[[ Document text, beginning ]]
HER: I wanna be your everything.
ME: That’s great, cause I need a therapist.
HER: No, not like-
ME: So doc *lays on couch* I feel like my girlfriend’s moving too fast.
Banana is the quietest snack
The bakery used a white paper bag instead of a brown one like they knew these croissants are prescription.
What do we want?
FLEXIBLE WORK SCHEDULES THAT ACCOMMODATE FAMILY LIFE!
When do we want it?
[Unintelligible yelling of different dates]
My daughter now associates height with age and refuses to believe I could be older than someone that’s 5’5”
[cops knock on my door]
“Sir?”
“Nobody’s home.”
“Who said that then?”
“My dog.”
“Jesus Christ, well do u know when Mr Hughes will be back?”
Our new dog has her first training class today where she will hopefully learn to stop dislocating my shoulder when she sees a squirrel on our walks.
Van Helsing: I’ve come to your village to hunt down unearthly monsters
me: yeah, I’m aware…
Van Helsing: *loading a silver bullet* you’re a what?
[at the office]
Batman: somebody hit the batmobile while I was inside the building.Harvey Dent:
[Hospital]
New mom: [happy] She’s so beautiful. And she has your nose.
New dad: [suspicious] No, she doesn’t.
New mom: I was addressing the elephant in the room.
Elephant: [just walked in with flowers] shit….
“Hey handsome. Why not come over to my place and eat the fried breadcrumbs I’m covered in?” she said, croquettishly.
*first time seeing a musical
“WHY ARE THEY DOING THAT?!! FOR THE LOVE OF GOD MAKE IT STOP!”
My housemates are convinced our house is haunted. I’ve lived here for 274 years and not noticed anything strange.
Nothing like an episode of “I Didn’t Know I Was Pregnant” to make you feel like a Harvard double major.
[[ Document text, end ]]
[[ Source information, beginning ]]
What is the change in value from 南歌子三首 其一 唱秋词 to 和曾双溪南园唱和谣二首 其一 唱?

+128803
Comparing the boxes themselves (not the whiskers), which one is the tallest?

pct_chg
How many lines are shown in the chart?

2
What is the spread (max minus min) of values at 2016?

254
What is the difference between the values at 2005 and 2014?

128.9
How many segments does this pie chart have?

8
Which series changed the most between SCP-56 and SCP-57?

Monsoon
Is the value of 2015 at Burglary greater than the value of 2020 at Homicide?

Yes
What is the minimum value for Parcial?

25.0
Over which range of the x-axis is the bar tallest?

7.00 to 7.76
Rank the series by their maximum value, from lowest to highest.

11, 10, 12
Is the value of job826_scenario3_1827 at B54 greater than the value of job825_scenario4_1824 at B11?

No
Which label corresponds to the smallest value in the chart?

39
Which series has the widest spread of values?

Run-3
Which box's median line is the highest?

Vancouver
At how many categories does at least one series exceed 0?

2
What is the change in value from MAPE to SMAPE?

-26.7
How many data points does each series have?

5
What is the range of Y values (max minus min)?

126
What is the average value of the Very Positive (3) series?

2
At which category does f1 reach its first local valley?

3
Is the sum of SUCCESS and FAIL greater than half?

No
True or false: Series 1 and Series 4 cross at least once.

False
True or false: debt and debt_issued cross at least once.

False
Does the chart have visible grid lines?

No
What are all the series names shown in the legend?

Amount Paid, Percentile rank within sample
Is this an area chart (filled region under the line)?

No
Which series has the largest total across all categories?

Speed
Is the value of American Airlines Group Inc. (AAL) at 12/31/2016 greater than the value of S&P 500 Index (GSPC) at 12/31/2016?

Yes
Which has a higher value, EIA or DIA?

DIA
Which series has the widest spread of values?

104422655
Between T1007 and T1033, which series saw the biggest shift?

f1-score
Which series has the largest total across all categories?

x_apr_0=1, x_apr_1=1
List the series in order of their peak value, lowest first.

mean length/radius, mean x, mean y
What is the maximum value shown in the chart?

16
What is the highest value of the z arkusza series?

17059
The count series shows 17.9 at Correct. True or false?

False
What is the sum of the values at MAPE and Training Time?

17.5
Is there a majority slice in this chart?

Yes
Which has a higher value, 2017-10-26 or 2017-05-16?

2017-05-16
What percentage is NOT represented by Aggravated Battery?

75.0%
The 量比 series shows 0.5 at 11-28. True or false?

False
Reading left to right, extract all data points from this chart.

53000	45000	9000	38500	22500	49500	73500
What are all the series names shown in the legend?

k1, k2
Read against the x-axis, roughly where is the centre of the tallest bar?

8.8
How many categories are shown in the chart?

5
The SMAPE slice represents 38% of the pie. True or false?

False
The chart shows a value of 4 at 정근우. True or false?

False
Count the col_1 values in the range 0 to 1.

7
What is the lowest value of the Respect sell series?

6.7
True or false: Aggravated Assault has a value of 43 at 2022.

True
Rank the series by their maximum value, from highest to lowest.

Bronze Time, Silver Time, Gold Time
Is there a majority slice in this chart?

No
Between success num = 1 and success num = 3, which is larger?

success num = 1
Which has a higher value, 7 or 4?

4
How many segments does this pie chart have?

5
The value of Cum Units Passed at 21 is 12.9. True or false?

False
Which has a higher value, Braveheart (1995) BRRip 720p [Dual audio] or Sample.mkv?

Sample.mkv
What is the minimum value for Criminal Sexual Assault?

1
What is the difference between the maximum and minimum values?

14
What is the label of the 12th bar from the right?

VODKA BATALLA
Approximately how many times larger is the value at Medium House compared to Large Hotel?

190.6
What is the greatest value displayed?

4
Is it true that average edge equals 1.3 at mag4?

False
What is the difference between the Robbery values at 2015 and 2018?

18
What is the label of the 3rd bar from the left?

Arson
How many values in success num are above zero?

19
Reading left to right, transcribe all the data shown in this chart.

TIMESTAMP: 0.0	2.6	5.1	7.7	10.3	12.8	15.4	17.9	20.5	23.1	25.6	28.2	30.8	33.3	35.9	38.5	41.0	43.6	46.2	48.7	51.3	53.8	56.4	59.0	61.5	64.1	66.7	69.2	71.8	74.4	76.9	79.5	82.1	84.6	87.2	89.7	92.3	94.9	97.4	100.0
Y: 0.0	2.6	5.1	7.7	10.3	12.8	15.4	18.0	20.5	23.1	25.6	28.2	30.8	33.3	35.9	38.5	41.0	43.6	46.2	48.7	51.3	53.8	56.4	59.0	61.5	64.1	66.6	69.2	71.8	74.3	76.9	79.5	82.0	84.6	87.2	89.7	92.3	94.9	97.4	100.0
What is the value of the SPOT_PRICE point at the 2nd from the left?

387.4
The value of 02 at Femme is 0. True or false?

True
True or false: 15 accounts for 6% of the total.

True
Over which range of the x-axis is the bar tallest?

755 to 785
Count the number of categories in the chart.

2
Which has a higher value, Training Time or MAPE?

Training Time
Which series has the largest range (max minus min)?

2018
[[ Source information, end ]]
In the collection of jokes, shorten the paragraph beginning "Our new dog has her first training class today" while keeping its main facts.

Our new dog starts training class today. The hope is that she'll stop dislocating my shoulder when she spots a squirrel on walks.